The credit landscape for Indian companies remained robust throughout the latter half of the fiscal year 2024, from October 2023 to March 2024, as per findings by leading rating agency CRISIL. Factors contributing to this resilience included companies' efforts to reduce debt burdens, sustained demand within the domestic market, and significant investments by the government in infrastructure projects.
During this period, the number of credit rating upgrades outpaced downgrades, with 409 upgrades compared to 228 downgrades, highlighting the overall positive trend in credit quality. However, the ratio of upgrades to downgrades moderated slightly to 1.79 times in H2FY24, down from 1.91 times recorded in the preceding half-year period, April-September 2023 (H1FY24).
Looking ahead to the new financial year starting April 2024 (FY25), CRISIL maintains an optimistic outlook on credit quality. The agency anticipates that upgrades will continue to surpass downgrades, driven by factors such as sustained domestic demand, minimal corporate debt levels, and the ongoing push for infrastructure development across the country.
Gurpreet Chhatwal, managing director of CRISIL Ratings, underscored the three key pillars supporting India Inc.'s credit quality: reduced debt burdens, ongoing domestic demand, and government-led capital expenditures. These factors have consistently buoyed the upgrade rate above the 10-year average for six consecutive half-year periods.
Despite recent fluctuations in commodity prices, companies that experienced upgrades saw their revenues grow by approximately 13% in FY24, largely due to increased sales volumes. Chhatwal expressed optimism about the future, citing healthy balance sheets across various sectors, high levels of capacity utilization, and expected interest rate cuts, all of which indicate the potential for a widespread increase in private sector investments.
In FY25, CRISIL's analysis suggests that 21 out of 26 corporate sectors tracked are poised for strong to favorable credit quality outlooks. These sectors exhibit robust balance sheets and healthy operating cash flows, which are expected to match or exceed those seen in FY24. Notable sectors with promising credit quality include auto-component manufacturers, as well as companies in the hospitality and education sectors, all benefiting from sustained domestic demand.

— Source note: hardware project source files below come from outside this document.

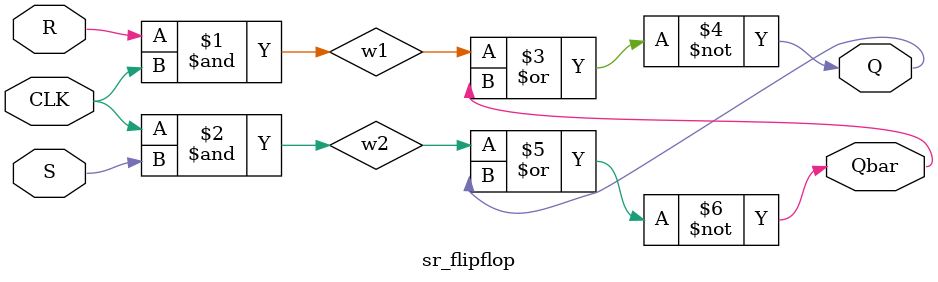
<source format=v>
`timescale 1ns / 1ps


module sr_flipflop(input CLK,input S,input R,output Q,output Qbar);
    wire w1, w2;
    and #1 NA1(w1, R, CLK);
    and #1 NA2(w2, CLK, S);
    nor #1 NO1(Q, w1, Qbar);
    nor #1 NO2(Qbar, w2, Q);
endmodule

</source>
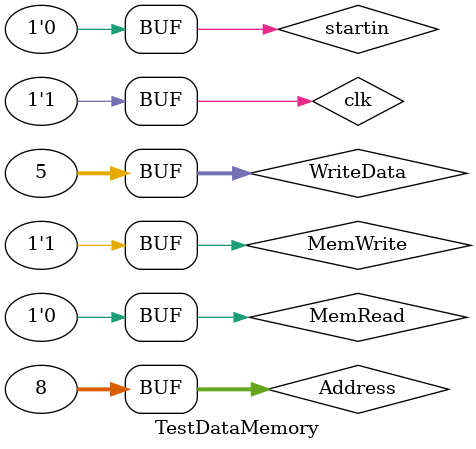
<source format=v>
`timescale 1ns / 1ps


module TestDataMemory;

	// Inputs
	reg [31:0] Address;
	reg [31:0] WriteData;
	reg MemWrite;
	reg MemRead;
	reg startin;
	reg clk;

	// Outputs
	wire [31:0] ReadData;

	// Instantiate the Unit Under Test (UUT)
	DataMemory uut (
		.Address(Address), 
		.WriteData(WriteData), 
		.MemWrite(MemWrite), 
		.MemRead(MemRead), 
		.ReadData(ReadData), 
		.startin(startin), 
		.clk(clk)
	);

	initial begin
		// Initialize Inputs
		Address = 0;
		WriteData = 0;
		MemWrite = 0;
		MemRead = 0;
		startin = 0;
		clk = 0;

		// Wait 100 ns for global reset to finish
		#100;
		MemRead = 1;
		MemWrite = 0;
		Address = 32'b1000;
		startin = 1;
		clk = 1;
		WriteData = 32'b101;
        #10;
		  startin = 0;
		  clk = 0;
		  #10;
		  clk =1;
		  #10;
		  clk = 0;
		  #10;
		  MemRead = 0;
		  MemWrite = 1;
		  clk = 1;
		  
		// Add stimulus here

	end
      
endmodule


</source>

CRISIL also identified sectors poised to benefit from the government's increased spending on infrastructure, including construction companies, steel manufacturers, cement producers, and capital goods manufacturers. These industries are expected to experience positive growth momentum in the coming year.
However, CRISIL also cautioned about challenges faced by certain sectors, including specialty chemicals, agrochemicals, textile cotton spinning, and diamond polishing, which are heavily influenced by global macroeconomic conditions. While these sectors currently face headwinds due to subdued global economic conditions, their strong balance sheets provide stability, leading CRISIL to maintain a stable to moderate outlook for them.
In conclusion, CRISIL's assessment paints a positive picture of the credit quality landscape for Indian companies, supported by a combination of domestic demand, prudent financial management, and strategic government investments. While challenges persist in some sectors, overall resilience and optimism prevail as the country's corporate sector looks towards continued growth and stability in the years ahead.